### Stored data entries
________________________________________

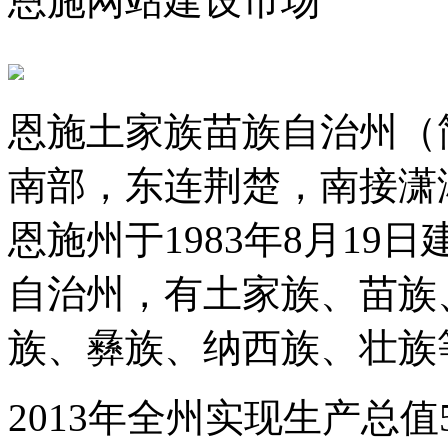
恩施网站建设市场
恩施土家族苗族自治州（
南部，东连荆楚，南接潇
恩施州于1983年8月1
自治州，有土家族、苗族
族、彝族、纳西族、壮族
2013年全州实现生产总值5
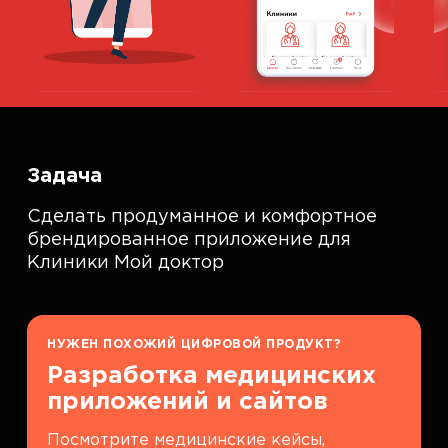
Задача
Сделать продуманное и комфортное
брендированное приложение для
Клиники Мой доктор
НУЖЕН ПОХОЖИЙ ЦИФРОВОЙ ПРОДУКТ?
Разработка медицинских
приложений и сайтов
Посмотрите медицинские кейсы,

________________________________________

### Directions for this task
Output the text lines from all of the items above as one numbered list, skipping any blank lines. Leave the pictures out.

### Expected answer
1. 恩施网站建设市场
2. 恩施土家族苗族自治州（
3. 南部，东连荆楚，南接潇
4. 恩施州于1983年8月1
5. 自治州，有土家族、苗族
6. 族、彝族、纳西族、壮族
7. 2013年全州实现生产总值5
8. Задача
9. Сделать продуманное и комфортное
10. брендированное приложение для
11. Клиники Мой доктор
12. НУЖЕН ПОХОЖИЙ ЦИФРОВОЙ ПРОДУКТ?
13. Разработка медицинских
14. приложений и сайтов
15. Посмотрите медицинские кейсы,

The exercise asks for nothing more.